The jury had only been out a couple of days when they sent a note saying they were deadlocked. The judge, John P. Fullam, a very dour man, immediately declared a mistrial. I think he knew the prosecution’s case had gone badly, and in effect, he gave them a second chance. It was as if he was on a mission. I thought he was totally out of line, and I think if he had let the jury deliberate longer, we might have gotten acquittals.
Fullam either had a bug in the jury room or was listening through the wall, because I’ve never seen a mistrial declared without an instruction—they call it an Allen charge—asking the jury to go back and try again.
We tried the case a second time, but retrials are always bad for the defense. I like the spontaneity of a trial, but you tend to lose that the second time around. The prosecution knows what your game is and can bolster its case accordingly.
For example, in the second trial, Caramandi came in cleanshaven and wearing a jacket and tie, which de-emphasized his wiseguy look. The government also changed prosecutors.
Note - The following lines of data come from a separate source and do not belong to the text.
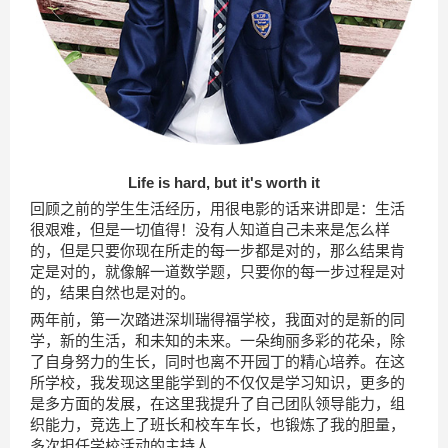
Life is hard, but it's worth it
回顾之前的学生生活经历，用很电影的话来讲即是：生活
很艰难，但是一切值得！没有人知道自己未来是怎么样
的，但是只要你现在所走的每一步都是对的，那么结果肯
定是对的，就像解一道数学题，只要你的每一步过程是对
的，结果自然也是对的。
两年前，第一次踏进深圳瑞得福学校，我面对的是新的同
学，新的生活，和未知的未来。一朵绚丽多彩的花朵，除
了自身努力的生长，同时也离不开园丁的精心培养。在这
所学校，我发现这里能学到的不仅仅是学习知识，更多的
是多方面的发展，在这里我提升了自己团队领导能力，组
织能力，竞选上了班长和校车车长，也锻炼了我的胆量，
多次担任学校活动的主持人。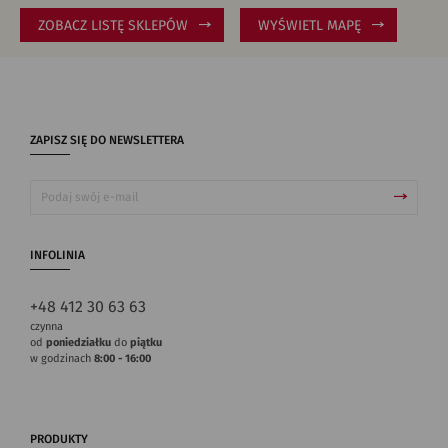
ZOBACZ LISTĘ SKLEPÓW
WYŚWIETL MAPĘ
ZAPISZ SIĘ DO NEWSLETTERA
INFOLINIA
+48 412 30 63 63
czynna
od
poniedziałku
do
piątku
w godzinach
8:00 - 16:00
PRODUKTY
Edward S. G. Dennis, Jr., who was the United States Attorney for the Eastern District of Pennsylvania, handled the prosecution. This was highly unusual because Dennis was the boss. He had
about 150 deputy and assistant U.S. attorneys who normally tried cases. But this time, Dennis brought the prestige of his position into the courtroom. This was the top law enforcement official in the city, and it had to have an impact on the jury.
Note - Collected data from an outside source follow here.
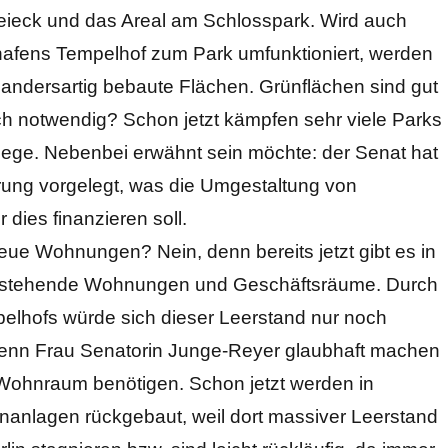
ieck und das Areal am Schlosspark. Wird auch
afens Tempelhof zum Park umfunktioniert, werden
 andersartig bebaute Flächen. Grünflächen sind gut
lich notwendig? Schon jetzt kämpfen sehr viele Parks
flege. Nebenbei erwähnt sein möchte: der Senat hat
erung vorgelegt, was die Umgestaltung von
ies finanzieren soll.
ue Wohnungen? Nein, denn bereits jetzt gibt es in
leerstehende Wohnungen und Geschäftsräume. Durch
elhofs würde sich dieser Leerstand nur noch
, wenn Frau Senatorin Junge-Reyer glaubhaft machen
 Wohnraum benötigen. Schon jetzt werden in
anlagen rückgebaut, weil dort massiver Leerstand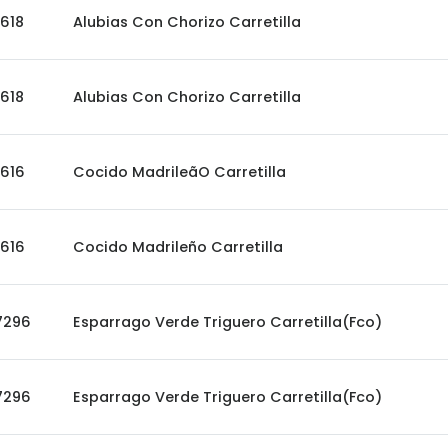
618
Alubias Con Chorizo Carretilla
618
Alubias Con Chorizo Carretilla
616
Cocido MadrileãO Carretilla
616
Cocido Madrileño Carretilla
7296
Esparrago Verde Triguero Carretilla(Fco)
7296
Esparrago Verde Triguero Carretilla(Fco)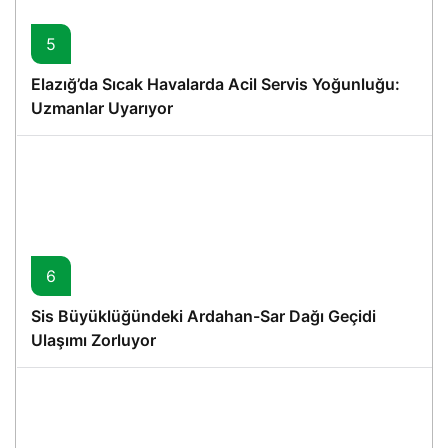
5
Elazığ’da Sıcak Havalarda Acil Servis Yoğunluğu:
Uzmanlar Uyarıyor
6
Sis Büyüklüğündeki Ardahan-Sar Dağı Geçidi
Ulaşımı Zorluyor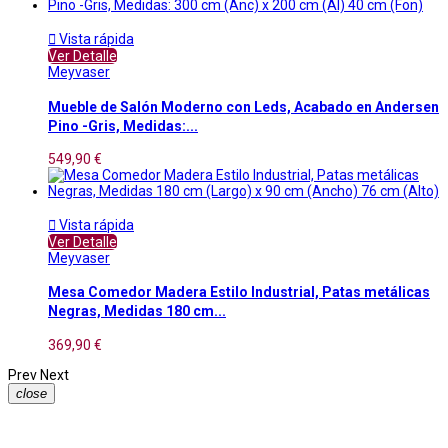

Vista rápida
Ver Detalle
Meyvaser
Mueble de Salón Moderno con Leds, Acabado en Andersen
Pino -Gris, Medidas:...
549,90 €

Vista rápida
Ver Detalle
Meyvaser
Mesa Comedor Madera Estilo Industrial, Patas metálicas
Negras, Medidas 180 cm...
369,90 €
Prev
Next
close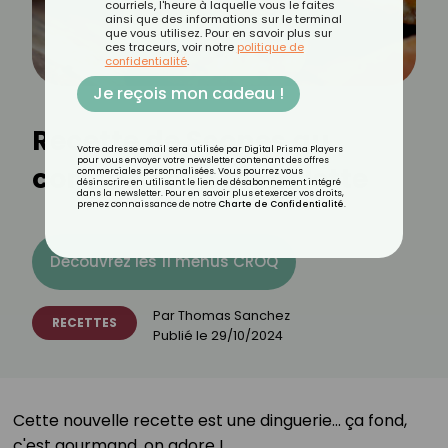
courriels, l'heure à laquelle vous le faites
ainsi que des informations sur le terminal
que vous utilisez. Pour en savoir plus sur
ces traceurs, voir notre
politique de
confidentialité
.
Je reçois mon cadeau !
Recette de Scones au
Votre adresse email sera utilisée par Digital Prisma Players
pour vous envoyer votre newsletter contenant des offres
comté et à la mimolette
commerciales personnalisées. Vous pourrez vous
désinscrire en utilisant le lien de désabonnement intégré
dans la newsletter. Pour en savoir plus et exercer vos droits,
prenez connaissance de notre
Charte de Confidentialité
.
Découvrez les 11 menus CROQ
Par
Thomas Sanchez
RECETTES
Publié le
29/10/2024
Cette nouvelle recette est une dinguerie... ça fond,
c'est gourmand, on adore !⁣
Dennis did a very extraordinary thing that I had never seen before or since. He read his closing argument to the jury, and while he was reading it, he had it flashed on a screen on the wall, like a PowerPoint. I thought this gave added weight to what he was saying, and obviously the jury thought so, too.
Scarfo, Beloff, and Rego were convicted. Beloff got ten years, Rego got eight, and Scarfo got fourteen.
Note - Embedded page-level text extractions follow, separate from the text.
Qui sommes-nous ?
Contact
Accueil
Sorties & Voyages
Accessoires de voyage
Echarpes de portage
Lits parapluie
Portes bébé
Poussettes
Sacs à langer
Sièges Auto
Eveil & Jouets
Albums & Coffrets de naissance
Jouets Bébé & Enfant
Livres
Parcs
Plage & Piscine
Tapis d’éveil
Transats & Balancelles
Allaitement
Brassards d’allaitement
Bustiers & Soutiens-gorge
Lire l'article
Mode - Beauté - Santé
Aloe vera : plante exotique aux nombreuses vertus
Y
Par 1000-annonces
And that was just the start of Nicky Scarfo’s problems.
We were constantly in court fighting pretrial battles and picking juries.
Jury selection is another interesting process. I know a lot of attorneys like to depend on “experts” who help analyze the questionnaires that potential jurors fill out and who try to develop insights into a juror’s character based on how he or she answers questions posed during the selection process, which is called the
voir dire
, Latin for “to see and to say.” I usually went with my own instincts.
It used to be that I would pick anyone who said they had a tattoo. That used to signify, at least in my mind, that the person was an individualist and a non-conformist. Today that’s no longer the case. Tattoos are like fashion statements, and they don’t tell us much about a person anymore.
I’m a Leo, born on July 26, and I would try to slip that fact into the question-and-answer sessions with possible jurors because I believe that you can sometimes make a connection that way; that a fellow Leo might be more sympathetic to the arguments
of a lawyer who had the same birth sign. I would always try to keep naturalized citizens off the jury panel. I worried that they might be too gung-ho and rah-rah, and would accept anything the prosecution—the embodiment of the United States of America—might say. Another thing I tried to ask about was bumper stickers. You can sometimes get an idea of who a person is by the bumper sticker he or she has on the back of the car.
At the end of the day, jury selection is really a legal crapshoot. We had a lot of that when I was back in Philadelphia for those mob trials. Unfortunately, we didn’t roll many sevens.